Todos estamos de acuerdo en que las industrias creativas son un factor importante para el desarrollo económico, un sector prioritario, el pivote del cambio, el rostro de la inclusión, la palanca de la diversidad, lo que mueve la aguja del PIB, el segundo color del espectro solar y un largo etcétera. Sin embargo, no hay políticas públicas estructuradas y transversales en esta materia, que es, ante todo, materia de política pública, no de legislación.

El propósito inicial de la iniciativa presentada por la bancada de Movimiento Ciudadano en el Congreso de Jalisco es pertinente. Plantea reformar la Ley de Desarrollo Económico, supongo que para colocar ahí la denominada industria creativa, pues propone reformar los tres artículos para “revaluar las economías industriales frente a aquellas que están orientadas a los servicios, donde la innovación, el conocimiento, la tecnología, la cultura y la creatividad sean elementos centrales para propiciar un desarrollo económico y sustentable”. Si es así, sería además coherente con la plataforma electoral presentada en los pasados comicios, la cual señala: “Incorporar el enfoque de industrias culturales en las políticas públicas sobre cultura y vincularlas con las de desarrollo económico”.

Donde considero deja de ser pertinente es en lo que los promotores del proyecto denominan la segunda fase, que es el diseño y elaboración de la Ley de Industrias Creativas, cuyo principal insumo parece ser el pronóstico del área de Ciudad Creativa Digital, que considera las miles de unidades económicas registradas en el Directorio Estadístico Nacional y lo que estas generan en el país y en el mundo.

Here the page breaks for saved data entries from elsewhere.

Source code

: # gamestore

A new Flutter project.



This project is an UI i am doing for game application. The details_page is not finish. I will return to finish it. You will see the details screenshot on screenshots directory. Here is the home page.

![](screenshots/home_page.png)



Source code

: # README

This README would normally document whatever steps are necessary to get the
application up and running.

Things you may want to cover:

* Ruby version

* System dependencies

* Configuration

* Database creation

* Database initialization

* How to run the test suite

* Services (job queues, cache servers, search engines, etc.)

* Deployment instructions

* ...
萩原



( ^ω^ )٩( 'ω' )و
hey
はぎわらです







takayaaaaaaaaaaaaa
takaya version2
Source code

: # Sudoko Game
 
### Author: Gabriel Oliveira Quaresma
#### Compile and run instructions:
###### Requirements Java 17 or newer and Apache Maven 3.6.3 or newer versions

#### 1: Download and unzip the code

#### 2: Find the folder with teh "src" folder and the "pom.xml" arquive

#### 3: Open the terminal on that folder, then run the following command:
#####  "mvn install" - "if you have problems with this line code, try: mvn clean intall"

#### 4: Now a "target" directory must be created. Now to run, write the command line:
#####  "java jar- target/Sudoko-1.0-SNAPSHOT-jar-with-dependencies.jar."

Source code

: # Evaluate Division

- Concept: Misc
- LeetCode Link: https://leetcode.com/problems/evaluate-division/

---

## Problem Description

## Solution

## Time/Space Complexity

Bajo mi punto de vista, es suficiente con abrir un espacio a la industria creativa en la legislación vigente en materia de desarrollo económico y no crear un altar aparte desde el cual pueda ser adorada.

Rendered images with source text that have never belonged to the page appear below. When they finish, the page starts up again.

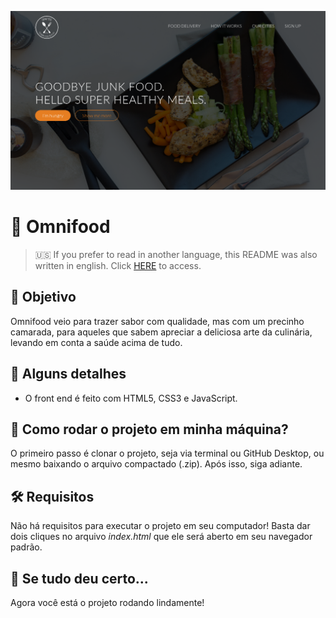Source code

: ![Omnifood](readme-images/cover.png)

# :penguin: Omnifood

> :us: If you prefer to read in another language, this README was also written in english. Click [HERE](/README.md) to access.

## :dart: Objetivo

Omnifood veio para trazer sabor com qualidade, mas com um precinho camarada, para aqueles que sabem apreciar a deliciosa arte da culinária, levando em conta a saúde acima de tudo.

## :scroll: Alguns detalhes

* O front end é feito com HTML5, CSS3 e JavaScript.

## :thinking: Como rodar o projeto em minha máquina?

O primeiro passo é clonar o projeto, seja via terminal ou GitHub Desktop, ou mesmo baixando o arquivo compactado (.zip). Após isso, siga  adiante.

## :hammer_and_wrench: Requisitos

Não há requisitos para executar o projeto em seu computador! Basta dar dois cliques no arquivo *index.html* que ele será aberto em seu navegador padrão.

## :tada: Se tudo deu certo...

Agora você está o projeto rodando lindamente!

Si en un lugar es pertinente una ley de esta naturaleza, es a nivel federal. Por el momento solo existe una pobre enunciación en la Ley para el Desarrollo de la Competitividad de la Micro, Pequeña y Mediana Empresa, que es donde están enmarcadas como “Empresas culturales”. Una ley general sería el marco que, basado en el artículo 4to. Constitucional, podría establecer el fomento, la regulación y el desarrollo de la Economía Creativa y las Empresas Culturales, precisando los bienes y servicios que la integran, las atribuciones de los agentes promotores de la misma; los principios orientadores e instrumentos de apoyo; el sistema de información estadística; el programa de fomento; la coordinación de los órdenes y dependencias de gobierno para el impulso a las actividades que integran esta economía, así como la vinculación con el sector productivo para la innovación y desarrollo tecnológico de los bienes que la integran.

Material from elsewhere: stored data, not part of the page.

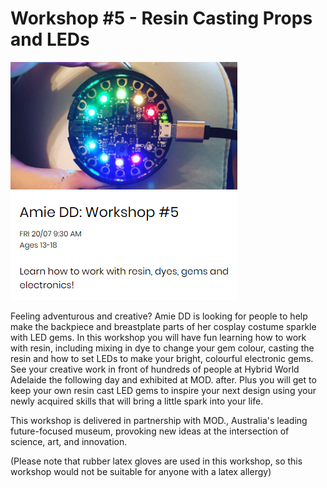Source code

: # Workshop #5 - Resin Casting Props and LEDs
![Workshop AmieDD Hybrid World Resin Cast LED](https://github.com/AmieDD/MOD-Museum-Workshops/blob/master/Images/Workshop5.png)

Feeling adventurous and creative? Amie DD is looking for people to help make the backpiece and breastplate parts of her cosplay costume sparkle with LED gems. In this workshop you will have fun learning how to work with resin, including mixing in dye to change your gem colour, casting the resin and how to set LEDs to make your bright, colourful electronic gems. See your creative work in front of hundreds of people at Hybrid World Adelaide the following day and exhibited at MOD. after. Plus you will get to keep your own resin cast LED gems to inspire your next design using your newly acquired skills that will bring a little spark into your life.

This workshop is delivered in partnership with MOD., Australia's leading future-focused museum, provoking new ideas at the intersection of science, art, and innovation.

(Please note that rubber latex gloves are used in this workshop, so this workshop would not be suitable for anyone with a latex allergy)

En tanto que los estados podrían trabajar en incorporar el enfoque de industrias culturales en las políticas públicas sobre cultura y vincularlas con las de desarrollo económico, como señala el compromiso electoral del partido gobernante en Jalisco. Las actividades del sector cultural ya no requieren leyes, está sobre reglamentado. Mucho menos en los estados. En estos, las multicitadas industrias creativas, culturales, sin chimenea, del entretenimiento, o esas que han colocado en el segundo color del espectro solar, son un tema de política pública, no de legislación.